The family says the surgical decision was an attempt to avoid the need for a pouch and follow-up surgery. And for a while, it seemed like the right move.
Meanwhile, back in Charleston, friends created a Facebook page, Team Caryn, to offer words of support. Another site was created on http://www.youcaring.com to help raise the expected $50,000 in medical expenses.
Antos was growing stronger in the intensive care unit as relatives and friends shuttled back and forth for one-hour visits twice a day. Three days later, Antos took a turn for the worse. Another scan showed an infection, or peritonitis.
O’Hara recalled a new doctor saying he had to operate or her life would be in jeopardy. On Jan. 5, surgeons cleaned out the infection and patched a perforation in her intestinal sutures.
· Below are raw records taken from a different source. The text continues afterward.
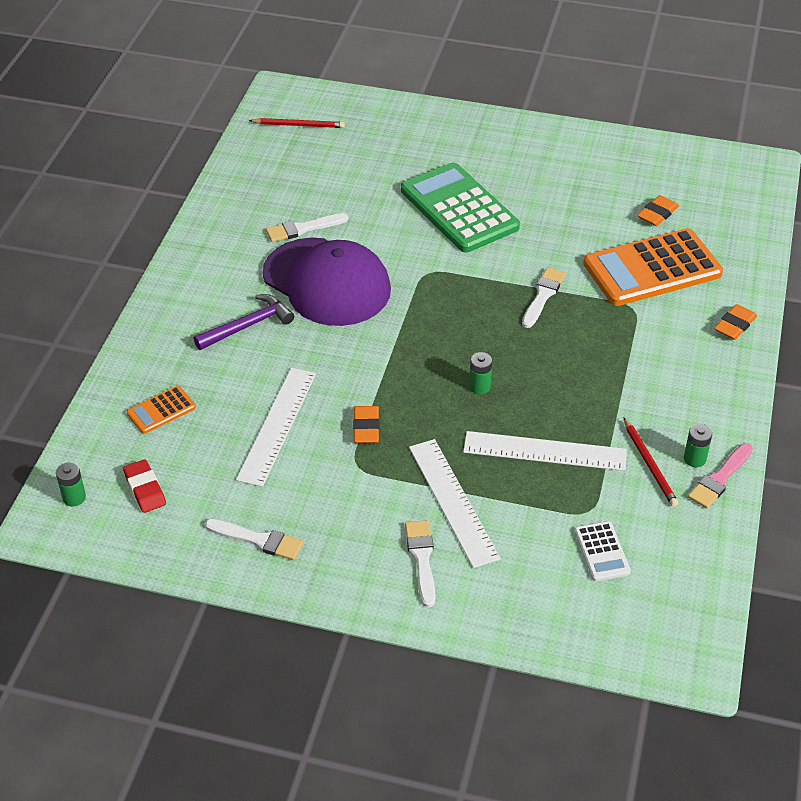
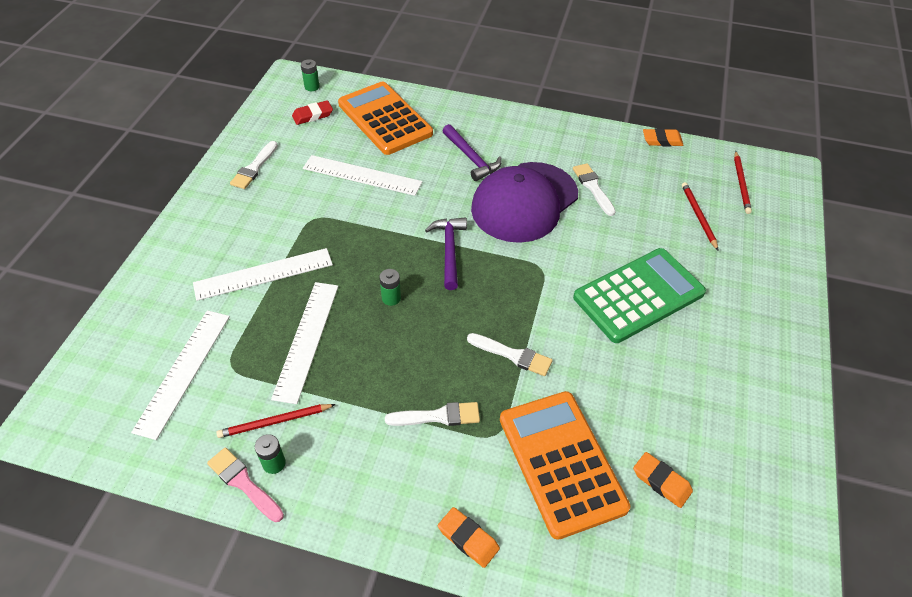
camera: 90 degrees right, 5 degrees up
(161, 410) = (385, 119): orange calculator -> orange calculator, size x2.21
(348, 159) = (698, 216): none -> red pencil
(366, 428) = (352, 224): orange eraser -> orange eraser (662, 140)
(406, 342) = (449, 250): none -> purple hammer
(421, 558) = (212, 253): white brush -> white brush (438, 416)
(601, 552) = (183, 371): white calculator -> white ruler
Since then, she was moved out of ICU and started a slow progression of healing.
Antos, O’Hara, sister Heather and mother Mallory Antos all say that the medical care in Spain, while different from the United States, was superb.
Frequently, two to three doctors met with them bedside, talked and discussed options in front of them — in “perfect English.”
Heather notes, “Their bedside manner is incredible.”
Meanwhile, the doctors in Spain have been in touch with Caryn’s colorectal surgeon in Charleston, Dr. Jorge Lagares-Garcia, who happened to be trained at the University of Barcelona and works at Roper St. Francis Charleston Colorectal Surgery.
Antos and O’Hara admit that they face more hurdles in the months ahead. A lingering question, for example, is the pathology of the removed tumor. She also may require future surgeries. Those are issues they must face together after getting her strong enough to return to Charleston.
“We’re over the first hump,” Antos says. “There will probably be a couple of more and some unexpected turns ahead.”
For such an unfortunate event, the couple and their families have found reason for gratitude.
First, doctor friends have told them that if Caryn’s problem happened in the United States, the bill would run about $500,000. In Spain, the expected bill will be one-tenth of that cost, about $50,000.
Second, having family members and friends gathered in one location and not working offered Antos and O’Hara a strong support system.
Antos says, “If there was going to be a catastrophe in my life, this was the time to have it because we had so much family around us.” O’Hara adds, “Everyone picked a role and ran with it. … Everyone was exceptionally strong.”
As a result of the experience, already close families got even closer.
“In the past few weeks, we’ve grown together as families as if we’d been together for a decade,” Antos says,
The event, combined with her convalescence, also has inspired Antos to follow through on a long-held goal: write a children’s book. She finished a draft while in the hospital and will look for an artist to illustrate it when she returns.
Finally, Antos says she is surprised and humbled at the outpouring of support from friends, acquaintances, long-lost friends and strangers from Charleston on Facebook and on youcaring.com.
“I’ve cried so many times reading Facebook posts,” Antos says.
“In a weird way, I’m going to miss leaving here. We’ve created a nest here (in the hospital room), … but it’s going to be great to be back home.”